▶ INSTRUCTIONS TO FOLLOW:
Copy the data below word for word, from its first line through the line containing "genus: Helianthus", including both of those lines.

▶ PROVIDED MATERIAL:
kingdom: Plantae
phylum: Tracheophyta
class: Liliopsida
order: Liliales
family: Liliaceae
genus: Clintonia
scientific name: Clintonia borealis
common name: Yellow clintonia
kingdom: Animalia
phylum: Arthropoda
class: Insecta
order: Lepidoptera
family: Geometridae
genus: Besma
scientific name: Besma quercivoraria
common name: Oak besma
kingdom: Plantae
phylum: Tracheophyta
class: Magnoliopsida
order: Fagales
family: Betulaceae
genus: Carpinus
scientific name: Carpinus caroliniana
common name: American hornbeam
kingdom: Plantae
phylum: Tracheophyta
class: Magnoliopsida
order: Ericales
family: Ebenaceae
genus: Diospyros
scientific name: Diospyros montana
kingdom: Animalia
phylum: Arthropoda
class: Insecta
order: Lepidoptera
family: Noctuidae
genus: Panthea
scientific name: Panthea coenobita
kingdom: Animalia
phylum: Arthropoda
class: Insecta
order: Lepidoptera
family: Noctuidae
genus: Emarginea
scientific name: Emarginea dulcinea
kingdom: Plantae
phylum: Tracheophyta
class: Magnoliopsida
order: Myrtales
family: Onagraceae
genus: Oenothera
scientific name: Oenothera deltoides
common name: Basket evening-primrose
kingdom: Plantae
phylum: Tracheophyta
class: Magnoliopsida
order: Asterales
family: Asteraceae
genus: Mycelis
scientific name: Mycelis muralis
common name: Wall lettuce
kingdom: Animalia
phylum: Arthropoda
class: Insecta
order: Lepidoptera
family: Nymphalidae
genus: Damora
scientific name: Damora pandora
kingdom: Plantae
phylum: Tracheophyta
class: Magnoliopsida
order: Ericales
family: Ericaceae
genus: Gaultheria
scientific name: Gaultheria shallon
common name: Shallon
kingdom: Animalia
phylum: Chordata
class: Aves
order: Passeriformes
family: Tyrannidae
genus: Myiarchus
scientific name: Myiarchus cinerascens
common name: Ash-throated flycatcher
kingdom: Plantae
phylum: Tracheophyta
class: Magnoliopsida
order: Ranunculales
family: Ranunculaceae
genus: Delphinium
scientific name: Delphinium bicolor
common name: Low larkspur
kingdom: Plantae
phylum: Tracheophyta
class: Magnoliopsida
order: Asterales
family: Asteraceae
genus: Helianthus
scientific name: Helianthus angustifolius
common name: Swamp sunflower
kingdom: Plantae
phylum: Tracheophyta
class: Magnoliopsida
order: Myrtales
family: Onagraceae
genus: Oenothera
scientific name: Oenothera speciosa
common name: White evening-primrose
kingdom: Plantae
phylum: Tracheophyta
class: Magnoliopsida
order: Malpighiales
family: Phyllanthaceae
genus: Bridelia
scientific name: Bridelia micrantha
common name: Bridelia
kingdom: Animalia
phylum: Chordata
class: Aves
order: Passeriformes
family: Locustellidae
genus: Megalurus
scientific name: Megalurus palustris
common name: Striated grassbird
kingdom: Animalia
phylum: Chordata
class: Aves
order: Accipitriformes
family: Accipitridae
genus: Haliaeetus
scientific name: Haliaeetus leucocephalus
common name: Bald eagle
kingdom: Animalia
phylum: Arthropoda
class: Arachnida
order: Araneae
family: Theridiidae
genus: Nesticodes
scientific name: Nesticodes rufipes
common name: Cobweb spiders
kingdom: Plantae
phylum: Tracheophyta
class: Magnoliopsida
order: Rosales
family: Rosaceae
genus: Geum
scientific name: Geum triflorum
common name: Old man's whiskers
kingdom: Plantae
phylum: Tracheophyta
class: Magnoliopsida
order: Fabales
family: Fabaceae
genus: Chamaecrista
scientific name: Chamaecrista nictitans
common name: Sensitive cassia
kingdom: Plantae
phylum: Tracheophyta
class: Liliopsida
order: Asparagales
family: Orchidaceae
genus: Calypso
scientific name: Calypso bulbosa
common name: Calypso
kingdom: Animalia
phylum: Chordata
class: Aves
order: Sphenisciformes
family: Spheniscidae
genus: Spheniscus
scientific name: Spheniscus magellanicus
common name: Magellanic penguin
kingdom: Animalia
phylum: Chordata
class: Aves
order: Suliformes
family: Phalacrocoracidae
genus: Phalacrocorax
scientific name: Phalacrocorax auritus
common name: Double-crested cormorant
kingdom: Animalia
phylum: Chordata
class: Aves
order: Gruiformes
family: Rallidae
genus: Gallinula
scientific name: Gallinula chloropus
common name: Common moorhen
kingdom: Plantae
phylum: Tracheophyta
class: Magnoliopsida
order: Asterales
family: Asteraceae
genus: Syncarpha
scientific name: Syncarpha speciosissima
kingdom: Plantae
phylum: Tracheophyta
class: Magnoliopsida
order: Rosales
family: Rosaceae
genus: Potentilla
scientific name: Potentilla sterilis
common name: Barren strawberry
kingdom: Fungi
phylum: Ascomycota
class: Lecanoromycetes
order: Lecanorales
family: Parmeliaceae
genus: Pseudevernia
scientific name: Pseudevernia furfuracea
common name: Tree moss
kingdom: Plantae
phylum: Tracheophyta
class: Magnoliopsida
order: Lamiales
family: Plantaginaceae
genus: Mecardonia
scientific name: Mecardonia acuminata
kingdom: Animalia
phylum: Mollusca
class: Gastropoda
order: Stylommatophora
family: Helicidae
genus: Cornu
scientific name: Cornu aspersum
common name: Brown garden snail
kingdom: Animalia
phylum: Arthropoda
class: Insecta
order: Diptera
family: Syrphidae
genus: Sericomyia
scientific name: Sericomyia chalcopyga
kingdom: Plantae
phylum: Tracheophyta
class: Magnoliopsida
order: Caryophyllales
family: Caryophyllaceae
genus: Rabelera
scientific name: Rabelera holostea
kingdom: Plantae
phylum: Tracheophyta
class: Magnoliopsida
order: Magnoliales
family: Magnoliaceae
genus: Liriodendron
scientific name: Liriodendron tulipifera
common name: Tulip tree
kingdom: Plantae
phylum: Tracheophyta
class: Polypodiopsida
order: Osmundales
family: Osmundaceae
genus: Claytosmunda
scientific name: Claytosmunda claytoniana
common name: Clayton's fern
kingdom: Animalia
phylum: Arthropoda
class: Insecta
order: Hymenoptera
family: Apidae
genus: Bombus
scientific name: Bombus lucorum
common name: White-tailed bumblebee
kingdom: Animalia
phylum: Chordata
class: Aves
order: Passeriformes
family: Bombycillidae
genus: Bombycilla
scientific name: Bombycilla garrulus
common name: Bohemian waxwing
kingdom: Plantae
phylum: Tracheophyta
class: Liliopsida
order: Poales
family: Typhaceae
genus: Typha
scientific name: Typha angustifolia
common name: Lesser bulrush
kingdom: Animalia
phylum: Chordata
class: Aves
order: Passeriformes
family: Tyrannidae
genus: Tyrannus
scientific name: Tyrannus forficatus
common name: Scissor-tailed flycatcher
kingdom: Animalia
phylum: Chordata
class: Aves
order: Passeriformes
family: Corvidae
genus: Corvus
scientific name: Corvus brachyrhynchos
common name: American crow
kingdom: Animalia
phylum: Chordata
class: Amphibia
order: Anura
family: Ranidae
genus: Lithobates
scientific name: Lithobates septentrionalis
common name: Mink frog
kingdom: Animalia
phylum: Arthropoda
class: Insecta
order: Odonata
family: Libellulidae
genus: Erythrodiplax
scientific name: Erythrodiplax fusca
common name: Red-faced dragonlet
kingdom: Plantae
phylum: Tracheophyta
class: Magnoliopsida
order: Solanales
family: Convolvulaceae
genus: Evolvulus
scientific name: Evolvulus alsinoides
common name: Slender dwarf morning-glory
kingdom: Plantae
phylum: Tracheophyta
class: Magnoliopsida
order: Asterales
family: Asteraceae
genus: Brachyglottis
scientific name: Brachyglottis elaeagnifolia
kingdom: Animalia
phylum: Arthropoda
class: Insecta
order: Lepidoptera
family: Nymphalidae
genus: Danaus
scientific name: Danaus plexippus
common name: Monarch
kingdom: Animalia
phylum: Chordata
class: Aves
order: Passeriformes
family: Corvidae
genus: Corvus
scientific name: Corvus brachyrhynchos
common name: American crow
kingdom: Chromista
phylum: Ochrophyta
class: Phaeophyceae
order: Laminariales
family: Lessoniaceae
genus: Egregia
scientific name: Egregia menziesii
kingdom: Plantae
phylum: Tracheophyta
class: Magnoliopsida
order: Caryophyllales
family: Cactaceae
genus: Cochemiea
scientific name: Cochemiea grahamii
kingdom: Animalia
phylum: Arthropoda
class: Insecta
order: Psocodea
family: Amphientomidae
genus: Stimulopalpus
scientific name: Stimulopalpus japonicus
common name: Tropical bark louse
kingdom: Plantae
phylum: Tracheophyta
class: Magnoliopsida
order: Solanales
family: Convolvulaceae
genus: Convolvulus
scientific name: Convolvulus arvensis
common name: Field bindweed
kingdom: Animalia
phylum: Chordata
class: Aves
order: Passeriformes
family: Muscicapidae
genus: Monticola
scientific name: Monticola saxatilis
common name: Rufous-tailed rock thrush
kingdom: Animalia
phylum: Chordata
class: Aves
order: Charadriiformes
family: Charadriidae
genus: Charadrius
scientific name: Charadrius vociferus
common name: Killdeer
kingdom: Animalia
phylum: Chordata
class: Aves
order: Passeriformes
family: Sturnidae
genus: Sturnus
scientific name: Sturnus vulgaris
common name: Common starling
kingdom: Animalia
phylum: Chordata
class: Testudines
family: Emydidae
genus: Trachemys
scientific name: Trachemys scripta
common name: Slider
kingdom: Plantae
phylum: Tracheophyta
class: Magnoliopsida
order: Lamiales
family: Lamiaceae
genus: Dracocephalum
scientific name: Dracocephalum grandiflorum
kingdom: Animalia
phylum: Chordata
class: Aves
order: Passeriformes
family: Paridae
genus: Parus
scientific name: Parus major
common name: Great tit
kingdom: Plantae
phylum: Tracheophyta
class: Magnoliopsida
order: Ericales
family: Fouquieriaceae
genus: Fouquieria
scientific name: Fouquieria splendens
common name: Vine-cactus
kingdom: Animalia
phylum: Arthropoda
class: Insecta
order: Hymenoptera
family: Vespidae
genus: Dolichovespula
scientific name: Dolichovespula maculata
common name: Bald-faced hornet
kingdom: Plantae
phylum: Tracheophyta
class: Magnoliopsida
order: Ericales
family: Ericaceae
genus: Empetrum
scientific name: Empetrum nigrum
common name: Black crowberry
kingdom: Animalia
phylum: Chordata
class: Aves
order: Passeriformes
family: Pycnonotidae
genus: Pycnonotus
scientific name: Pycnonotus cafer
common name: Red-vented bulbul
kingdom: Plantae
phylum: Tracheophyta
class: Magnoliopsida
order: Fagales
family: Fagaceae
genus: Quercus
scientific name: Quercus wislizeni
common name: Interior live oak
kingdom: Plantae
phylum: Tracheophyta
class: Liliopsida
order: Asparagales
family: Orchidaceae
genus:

▶ OUTPUT OF THE TASK:
kingdom: Plantae
phylum: Tracheophyta
class: Liliopsida
order: Liliales
family: Liliaceae
genus: Clintonia
scientific name: Clintonia borealis
common name: Yellow clintonia
kingdom: Animalia
phylum: Arthropoda
class: Insecta
order: Lepidoptera
family: Geometridae
genus: Besma
scientific name: Besma quercivoraria
common name: Oak besma
kingdom: Plantae
phylum: Tracheophyta
class: Magnoliopsida
order: Fagales
family: Betulaceae
genus: Carpinus
scientific name: Carpinus caroliniana
common name: American hornbeam
kingdom: Plantae
phylum: Tracheophyta
class: Magnoliopsida
order: Ericales
family: Ebenaceae
genus: Diospyros
scientific name: Diospyros montana
kingdom: Animalia
phylum: Arthropoda
class: Insecta
order: Lepidoptera
family: Noctuidae
genus: Panthea
scientific name: Panthea coenobita
kingdom: Animalia
phylum: Arthropoda
class: Insecta
order: Lepidoptera
family: Noctuidae
genus: Emarginea
scientific name: Emarginea dulcinea
kingdom: Plantae
phylum: Tracheophyta
class: Magnoliopsida
order: Myrtales
family: Onagraceae
genus: Oenothera
scientific name: Oenothera deltoides
common name: Basket evening-primrose
kingdom: Plantae
phylum: Tracheophyta
class: Magnoliopsida
order: Asterales
family: Asteraceae
genus: Mycelis
scientific name: Mycelis muralis
common name: Wall lettuce
kingdom: Animalia
phylum: Arthropoda
class: Insecta
order: Lepidoptera
family: Nymphalidae
genus: Damora
scientific name: Damora pandora
kingdom: Plantae
phylum: Tracheophyta
class: Magnoliopsida
order: Ericales
family: Ericaceae
genus: Gaultheria
scientific name: Gaultheria shallon
common name: Shallon
kingdom: Animalia
phylum: Chordata
class: Aves
order: Passeriformes
family: Tyrannidae
genus: Myiarchus
scientific name: Myiarchus cinerascens
common name: Ash-throated flycatcher
kingdom: Plantae
phylum: Tracheophyta
class: Magnoliopsida
order: Ranunculales
family: Ranunculaceae
genus: Delphinium
scientific name: Delphinium bicolor
common name: Low larkspur
kingdom: Plantae
phylum: Tracheophyta
class: Magnoliopsida
order: Asterales
family: Asteraceae
genus: Helianthus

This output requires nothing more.